Some sellers want to see offers as the come in. Other sellers want to see all the offers from the first week at the same time so that they can pick the best of the bunch.

This is really possible. It happens all the time. There is nothing in the story you told that provides evidence of insder trading. On the other hand, nothing in the story proves the absence of insider trading either.

If you feel strongly enough abut forcing the issue, you could ask your buyers agent to submit a back up offer regardless of the sellers or listing agents, reluctance to consider one. You have the right to do so under the 1st amendment of the constitution.

The seller retains the right to ignore or reject your offer, even if it is better than some other offer.
2 votes
Rocky G.H. H…, Agent, Ripon, CA
Wed Aug 13, 2008
Currently the Real Estate market in Ripon is heating up and as a result, there has been a flurry of activity. Understanding that there is no excuse for your situation, my recommendation would be to find “one” agent to work with. Agents work together and can show all homes on the market. What important about that is that you will have someone looking out for your best interest instead of the sellers best interest. In addition, you should select an agent that is willing to discuss with you all of the reasons why he or she is approaching the situation in a specific way. Most of all you will have someone that understands your needs. Remember an agent representing a buyer doesn’t cost you anything. The seller pays that agent to represent you.
Web Reference:  http://www.hz-realty.com
1 vote
The Hagley G…, Agent, Pleasanton, CA
Sun Jul 27, 2008
It all depends on the bank. Some banks want homes on the market at least 3 days...some 5....and some do not care. It all varies by lender, not the agent. I know it's frustrating.

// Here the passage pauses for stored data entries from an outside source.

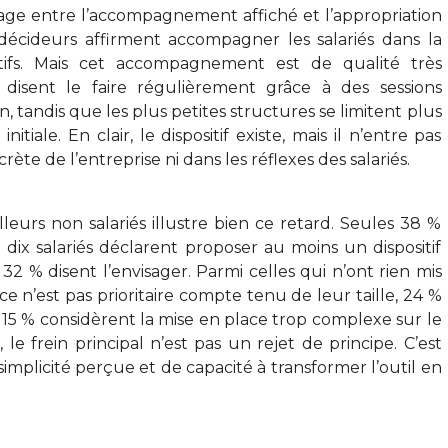
ge entre l’accompagnement affiché et l’appropriation
 décideurs affirment accompagner les salariés dans la
tifs. Mais cet accompagnement est de qualité très
é disent le faire régulièrement grâce à des sessions
, tandis que les plus petites structures se limitent plus
tiale. En clair, le dispositif existe, mais il n’entre pas
ète de l’entreprise ni dans les réflexes des salariés.
lleurs non salariés illustre bien ce retard. Seules 38 %
dix salariés déclarent proposer au moins un dispositif
32 % disent l’envisager. Parmi celles qui n’ont rien mis
e n’est pas prioritaire compte tenu de leur taille, 24 %
t 15 % considèrent la mise en place trop complexe sur le
, le frein principal n’est pas un rejet de principe. C’est
 simplicité perçue et de capacité à transformer l’outil en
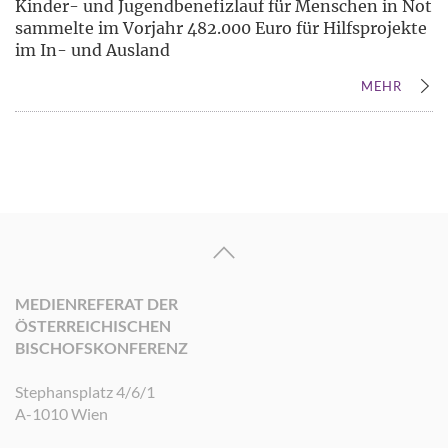
Kinder- und Jugendbenefizlauf für Menschen in Not
sammelte im Vorjahr 482.000 Euro für Hilfsprojekte
im In- und Ausland
MEHR
MEDIENREFERAT DER
ÖSTERREICHISCHEN
BISCHOFSKONFERENZ
Stephansplatz 4/6/1
A-1010 Wien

As a Realtor, I suggest that my bank owned buyers submit their offers immediately - sometimes site unseen - on really great priperties. Once the offer is accepted, there is usually a 3-5 day delay before we get the bank contract, which gives us plenty of time to view the home. The bank contract usually favors the lender, so the buyer may not want to acccept the contract based on the lender contract.

I ionly do this for neighborhoods that I know extremely well. I do not recommend this technique for all buyers on all homes. An offer, if accepted, is still a contract. Further, this is NOT a technique to low ball an offer "just to see what happens." I have been in many of the homes that end up as bank owned...I can usually find old photos on the MLS for my buyer to view......they are educated on the market and the community....and the intent of the offer is to buy.

An expereinced Realtor can guide you. Good luck!